Page images with their extracted text:
Content starts

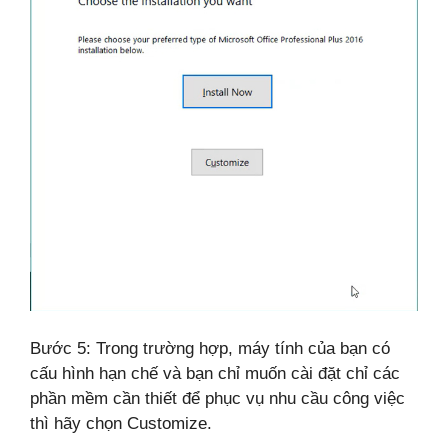
Bước 5: Trong trường hợp, máy tính của bạn có
cấu hình hạn chế và bạn chỉ muốn cài đặt chỉ các
phần mềm cần thiết để phục vụ nhu cầu công việc
thì hãy chọn Customize.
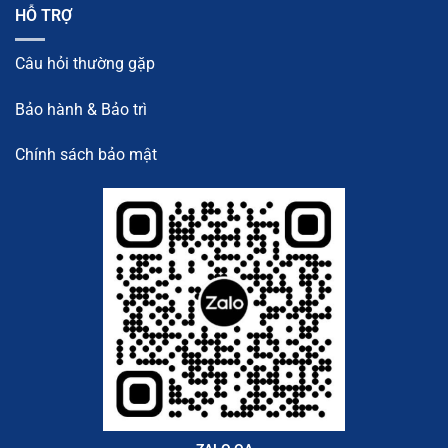
HỖ TRỢ
Câu hỏi thường gặp
Bảo hành & Bảo trì
Chính sách bảo mật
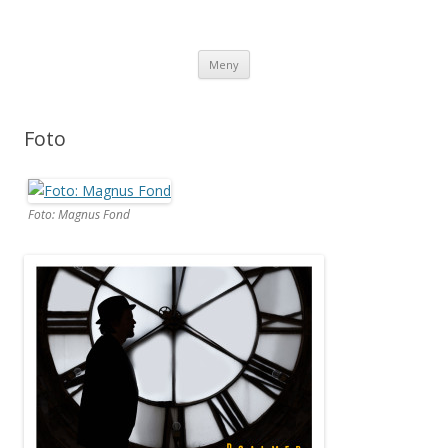
Hoppa till innehåll
Meny
Foto
Foto: Magnus Fond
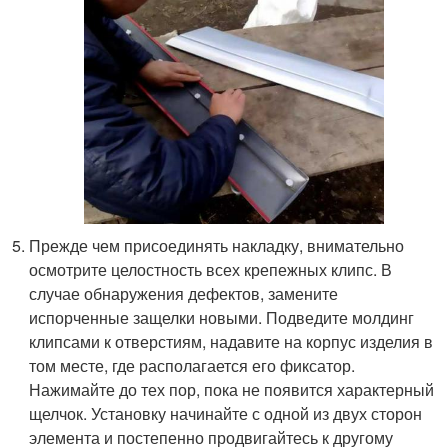
Прежде чем присоединять накладку, внимательно
осмотрите целостность всех крепежных клипс. В
случае обнаружения дефектов, замените
испорченные защелки новыми. Подведите молдинг
клипсами к отверстиям, надавите на корпус изделия в
том месте, где располагается его фиксатор.
Нажимайте до тех пор, пока не появится характерный
щелчок. Установку начинайте с одной из двух сторон
элемента и постепенно продвигайтесь к другому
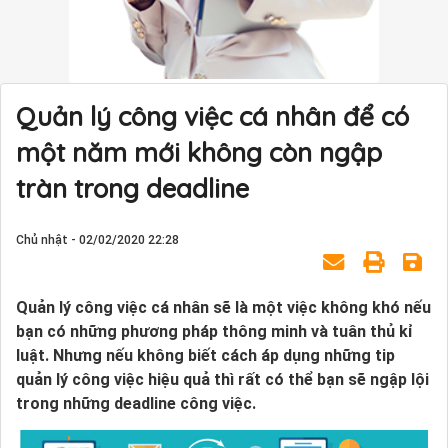
Quản lý công việc cá nhân để có
một năm mới không còn ngập
tràn trong deadline
Chủ nhật - 02/02/2020 22:28
Quản lý công việc cá nhân sẽ là một việc không khó nếu
bạn có những phương pháp thông minh và tuân thủ kỉ
luật. Nhưng nếu không biết cách áp dụng những tip
quản lý công việc hiệu quả thì rất có thể bạn sẽ ngập lội
trong những deadline công việc.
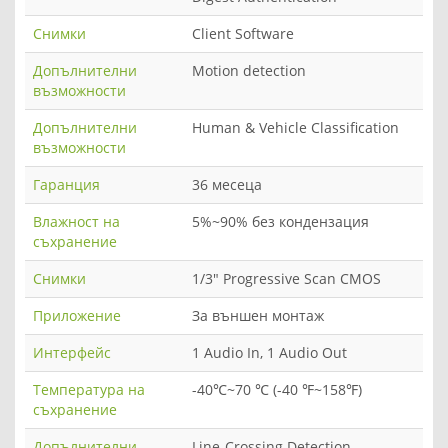
Снимки
Client Software
Допълнителни
Motion detection
възможности
Допълнителни
Human & Vehicle Classification
възможности
Гаранция
36 месеца
Влажност на
5%~90% без кондензация
съхранение
Снимки
1/3" Progressive Scan CMOS
Приложение
За външен монтаж
Интерфейс
1 Audio In, 1 Audio Out
Температура на
-40℃~70 ℃ (-40 ℉~158℉)
съхранение
Допълнителни
Line-Crossing Detection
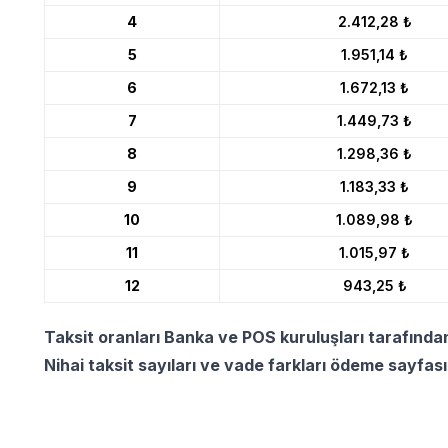
4
2.412,28 ₺
5
1.951,14 ₺
6
1.672,13 ₺
7
1.449,73 ₺
8
1.298,36 ₺
9
1.183,33 ₺
10
1.089,98 ₺
11
1.015,97 ₺
12
943,25 ₺
Taksit oranları Banka ve POS kuruluşları tarafında
Nihai taksit sayıları ve vade farkları ödeme sayfas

Content ends

* **What the exercise asks**: Convert the extracted text from every record above into a single JSON list of strings, with one string per line and no blank lines. Leave the pictures out.

* **Answer area**:
[
  "Bước 5: Trong trường hợp, máy tính của bạn có",
  "cấu hình hạn chế và bạn chỉ muốn cài đặt chỉ các",
  "phần mềm cần thiết để phục vụ nhu cầu công việc",
  "thì hãy chọn Customize.",
  "HỖ TRỢ",
  "Câu hỏi thường gặp",
  "Bảo hành & Bảo trì",
  "Chính sách bảo mật",
  "Hoppa till innehåll",
  "Meny",
  "Foto",
  "Foto: Magnus Fond",
  "Прежде чем присоединять накладку, внимательно",
  "осмотрите целостность всех крепежных клипс. В",
  "случае обнаружения дефектов, замените",
  "испорченные защелки новыми. Подведите молдинг",
  "клипсами к отверстиям, надавите на корпус изделия в",
  "том месте, где располагается его фиксатор.",
  "Нажимайте до тех пор, пока не появится характерный",
  "щелчок. Установку начинайте с одной из двух сторон",
  "элемента и постепенно продвигайтесь к другому",
  "Quản lý công việc cá nhân để có",
  "một năm mới không còn ngập",
  "tràn trong deadline",
  "Chủ nhật - 02/02/2020 22:28",
  "Quản lý công việc cá nhân sẽ là một việc không khó nếu",
  "bạn có những phương pháp thông minh và tuân thủ kỉ",
  "luật. Nhưng nếu không biết cách áp dụng những tip",
  "quản lý công việc hiệu quả thì rất có thể bạn sẽ ngập lội",
  "trong những deadline công việc.",
  "Снимки",
  "Client Software",
  "Допълнителни",
  "Motion detection",
  "възможности",
  "Допълнителни",
  "Human & Vehicle Classification",
  "възможности",
  "Гаранция",
  "36 месеца",
  "Влажност на",
  "5%~90% без кондензация",
  "съхранение",
  "Снимки",
  "1/3\" Progressive Scan CMOS",
  "Приложение",
  "За външен монтаж",
  "Интерфейс",
  "1 Audio In, 1 Audio Out",
  "Температура на",
  "-40℃~70 ℃ (-40 ℉~158℉)",
  "съхранение",
  "Допълнителни",
  "Line-Crossing Detection",
  "4",
  "2.412,28 ₺",
  "5",
  "1.951,14 ₺",
  "6",
  "1.672,13 ₺",
  "7",
  "1.449,73 ₺",
  "8",
  "1.298,36 ₺",
  "9",
  "1.183,33 ₺",
  "10",
  "1.089,98 ₺",
  "11",
  "1.015,97 ₺",
  "12",
  "943,25 ₺",
  "Taksit oranları Banka ve POS kuruluşları tarafında",
  "Nihai taksit sayıları ve vade farkları ödeme sayfas"
]